Many partnership agreements require that a partner who wishes to dispose of his interest in the partnership do so by surrendering it to the partnership in exchange for a liquidating distribution. Many partnership agreements do not allow the unrestricted sale to the public since the remaining partners do not want to be forced to accept anyone who may not be desirable for the business, who may not have the requisite skills, or who may not get along with the other partners. The partnership agreement will also often contain a formula for determining the liquidating distribution that reduces the partner’s basis in the partnership to 0.
Liquidating distributions are based on the fair market value (FMV) of a partner’s capital account, so the partnership property must be revalued and unrecorded intangible assets, such as goodwill, must be included. The value of the liquidating distribution = the amount received by the withdrawing partner + any extinguished apportioned debt.
Liabilities. When a third-party buy a partnership interest, the buyer generally assumes the selling partner’s share of indebtedness of the partnership, and thus, is added on to the sale price.
Hot Assets
A partnership that has unrealized receivables and inventory, i.e., hot assets, that, when sold by the partnership, causes it to recognize ordinary income complicates the taxation of the selling partner’s interest, since some of the gain or loss may be ordinary rather than capital. The selling partner must recognize the income just as if those assets were sold, with the ordinary income being allocated to the partner. This rule prevents the conversion of ordinary income into capital income that is usually taxed at a lower rate through the sale of the partnership interest.

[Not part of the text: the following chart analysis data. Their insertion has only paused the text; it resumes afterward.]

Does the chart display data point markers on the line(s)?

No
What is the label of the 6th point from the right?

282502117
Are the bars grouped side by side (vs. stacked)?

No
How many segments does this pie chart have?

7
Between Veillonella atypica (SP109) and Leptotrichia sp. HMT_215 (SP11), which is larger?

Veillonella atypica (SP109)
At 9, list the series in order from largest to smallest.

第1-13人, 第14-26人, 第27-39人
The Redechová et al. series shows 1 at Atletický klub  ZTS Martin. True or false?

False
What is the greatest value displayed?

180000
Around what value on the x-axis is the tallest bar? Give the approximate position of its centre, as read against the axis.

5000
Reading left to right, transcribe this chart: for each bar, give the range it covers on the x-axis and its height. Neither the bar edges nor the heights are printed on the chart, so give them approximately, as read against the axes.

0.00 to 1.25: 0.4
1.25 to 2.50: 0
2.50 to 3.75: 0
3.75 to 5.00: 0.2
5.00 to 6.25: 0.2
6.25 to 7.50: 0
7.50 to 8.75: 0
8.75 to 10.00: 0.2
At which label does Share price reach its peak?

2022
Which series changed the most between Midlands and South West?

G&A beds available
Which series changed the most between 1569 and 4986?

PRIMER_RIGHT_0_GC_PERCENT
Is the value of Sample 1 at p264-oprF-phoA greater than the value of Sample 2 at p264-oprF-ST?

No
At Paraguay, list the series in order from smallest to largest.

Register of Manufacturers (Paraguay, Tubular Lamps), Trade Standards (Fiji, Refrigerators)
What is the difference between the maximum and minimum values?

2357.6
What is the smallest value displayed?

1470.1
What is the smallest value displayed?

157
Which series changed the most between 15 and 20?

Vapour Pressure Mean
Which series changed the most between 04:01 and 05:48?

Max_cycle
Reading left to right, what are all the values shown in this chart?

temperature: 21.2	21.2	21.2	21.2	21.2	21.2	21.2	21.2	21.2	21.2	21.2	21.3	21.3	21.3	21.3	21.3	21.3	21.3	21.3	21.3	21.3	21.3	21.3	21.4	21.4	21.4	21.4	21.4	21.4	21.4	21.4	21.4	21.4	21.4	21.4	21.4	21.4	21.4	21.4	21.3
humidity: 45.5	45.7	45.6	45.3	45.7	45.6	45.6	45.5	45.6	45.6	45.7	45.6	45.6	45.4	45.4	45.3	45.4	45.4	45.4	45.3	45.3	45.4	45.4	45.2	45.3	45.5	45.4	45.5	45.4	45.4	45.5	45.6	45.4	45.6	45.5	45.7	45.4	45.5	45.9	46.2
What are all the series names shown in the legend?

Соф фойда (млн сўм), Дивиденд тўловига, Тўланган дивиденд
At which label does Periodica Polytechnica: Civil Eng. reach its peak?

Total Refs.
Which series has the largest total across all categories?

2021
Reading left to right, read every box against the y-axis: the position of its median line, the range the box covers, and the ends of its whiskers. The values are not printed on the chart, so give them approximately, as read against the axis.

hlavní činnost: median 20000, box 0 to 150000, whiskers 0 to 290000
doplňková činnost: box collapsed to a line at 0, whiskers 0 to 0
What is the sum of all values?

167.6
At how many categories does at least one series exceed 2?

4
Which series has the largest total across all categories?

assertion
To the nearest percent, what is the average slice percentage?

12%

Unrealized receivables consist of accounts receivable of a cash basis partnership and anything that is sold that is subject to depreciation recapture rules.
Abandonment or Worthlessness of Partnership Interest:
Depending upon the circumstances, the abandonment or worthlessness of a partnership interest may give rise to a loss deduction under Code Sec. 165. Whether the loss is capital or ordinary depends on whether or not the loss results from the sale or exchange of a capital asset. If there is an actual or deemed distribution from the partnership, the transaction is treated as a sale or exchange of the partnership interest and any resulting loss is capital, except as provided in Code Sec. 751(b) (relating to inventory and unrealized receivables).
See Code Sec. 731(a), Code Sec. 741, and Rev. Rul. 93-80, 1993-2 C.B. 239. Thus, for example, if the abandonment results in the relief of the partner’s share of the partnership’s liabilities, the loss will be capital even if no other consideration is received. In addition, the receipt of a de minimis amount of consideration will cause the loss to be a capital loss. However, a partner who does not receive any consideration and is not relieved of a liability may take an ordinary loss on the abandonment of a partnership interest. Citron, B. Philip, (1991) 97 TC 200.
Sale of Entire Interest When a partnership interest is sold, it is necessary to allocate partnership profit or loss between the transferor-partner and the transferee-partner. Generally, the taxable year of the partnership as a whole does not close on the sale or exchange of a partner’s interest. Code Sec. 706(c)(1) ; Reg § 1.706-1(c)(1) . This is true even though the transfer often results in the partnership’s technical dissolution under the nontax rules of most jurisdictions.
However, a partnership’s taxable year closes with respect to a partner who sells his entire partnership interest. Code Sec. 706(c)(2)(A); Reg § 1.706-1(c)(2) . Accordingly, the selling partner’s distributive share of the partnership’s tax items for the short period, ending on the disposition date, is included in his tax return for his taxable year that includes the sale date. Reg § 1.706-1(c)(2)(i).
Thus, if the sale occurs in December of Year 2, a selling calendar year partner in a January fiscal year partnership may be required to include as many as 23 months of partnership income on his Year 2 return (his share of the partnership’s income for the partnership year ending January of Year 2 and his share of the partnership’s income from January of Year 2 to December of Year 2). The other partners will not be affected by the sale.
The selling partner’s share of partnership tax items may be determined either by making an “interim closing” of the partnership books and determining the amount of partnership’s items up to the day of the sale. However, if the partners agree, the partnership’s income, gain, loss, deduction, and credit for the entire year may be allocated between the selling partner and the buyer. This can be done by estimating what the partner’s share of the partnership’s items would have been had he remained a partner until the end of the year and prorating these items between the selling partner and the buyer. The proration may be based on the portion of the taxable year that has elapsed before the sale, exchange, or liquidation or may be determined under any other reasonable method. Reg § 1.706-1(c)(2)(ii).